Gently press the record with the stylus. Dropping it can damage the needle as well as the record.
Given their short lifespans (ranging from 200 to 1,000 hours, depending on model), it’s a good idea to replace Styli as needed.
It’s a good idea to budget for a new turntable cartridge at some point in the future because they don’t last forever.
Considering a new turntable, see our latest Vintage vs New Record Player guide
Keeping a record of how many hours the turntable has been used will assist identify when the cartridge or stylus needs to be replaced. Even though it may seem boring at first, it will save you a great deal of time and effort in the long run.
When purchasing an old turntable, always change the cartridge or stylus. Never use a needle that is too old or unfamiliar to damage your vinyl records.
Conclusion for How to Pick the Best Turntable Cartridge
The right cartridge can make the difference between the best sound and a less-than-perfect experience.
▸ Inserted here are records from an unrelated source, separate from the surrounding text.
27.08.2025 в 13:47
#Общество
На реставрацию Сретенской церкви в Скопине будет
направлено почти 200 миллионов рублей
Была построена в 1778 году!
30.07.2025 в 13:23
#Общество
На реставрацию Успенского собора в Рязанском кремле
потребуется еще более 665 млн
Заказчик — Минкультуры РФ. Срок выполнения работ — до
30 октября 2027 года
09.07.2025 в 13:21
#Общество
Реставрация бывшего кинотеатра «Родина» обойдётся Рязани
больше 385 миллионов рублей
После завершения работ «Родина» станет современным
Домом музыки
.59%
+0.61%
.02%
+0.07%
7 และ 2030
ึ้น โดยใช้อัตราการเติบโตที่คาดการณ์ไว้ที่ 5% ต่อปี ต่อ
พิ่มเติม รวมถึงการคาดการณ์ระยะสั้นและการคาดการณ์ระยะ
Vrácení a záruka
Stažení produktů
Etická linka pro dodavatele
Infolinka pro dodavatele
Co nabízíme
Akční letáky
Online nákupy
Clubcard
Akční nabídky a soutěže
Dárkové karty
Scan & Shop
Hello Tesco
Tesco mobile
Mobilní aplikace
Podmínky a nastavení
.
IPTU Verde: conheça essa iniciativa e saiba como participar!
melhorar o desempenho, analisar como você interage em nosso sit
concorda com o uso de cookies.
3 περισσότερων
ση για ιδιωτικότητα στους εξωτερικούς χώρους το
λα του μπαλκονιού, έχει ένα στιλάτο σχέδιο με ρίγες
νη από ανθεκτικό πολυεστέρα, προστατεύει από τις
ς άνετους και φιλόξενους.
In this article, we covered the basic structure of a turntable cartridge (cartridge body and stylus) and provided tips on how to pick the perfect phono cartridge for your turntable. Stay tuned as we will do a separate feature on stereo cartridges vs mono cartridges. If you have any questions, please let us know in the comments below.
What is the ideal tracking force on a turntable?
An adequate counterweight range is usually provided by your turntable’s manufacturer for the cartridge you’ve purchased. Set the tracking force to the middle of the range and follow any special counterweight instructions. The typical range is between one and three grams.
Why Change a Turntable Cartridge or Stylus?
It is the stylus, or needle, of the turntable cartridge that wears down the most after years of use. If you have a top-of-the-line turntable, you’ll eventually need to repair these parts to keep it performing at its best. As your vinyl record collection grows, changing the stylus on a regular basis can help protect it from scratches and damage caused by needles that have been played out past their recommended lifespan. It’s also possible to upgrade your turntable’s cartridge, even if it’s in good working order. There are a lot of options, but understanding the fundamentals of turntables helps narrow the field.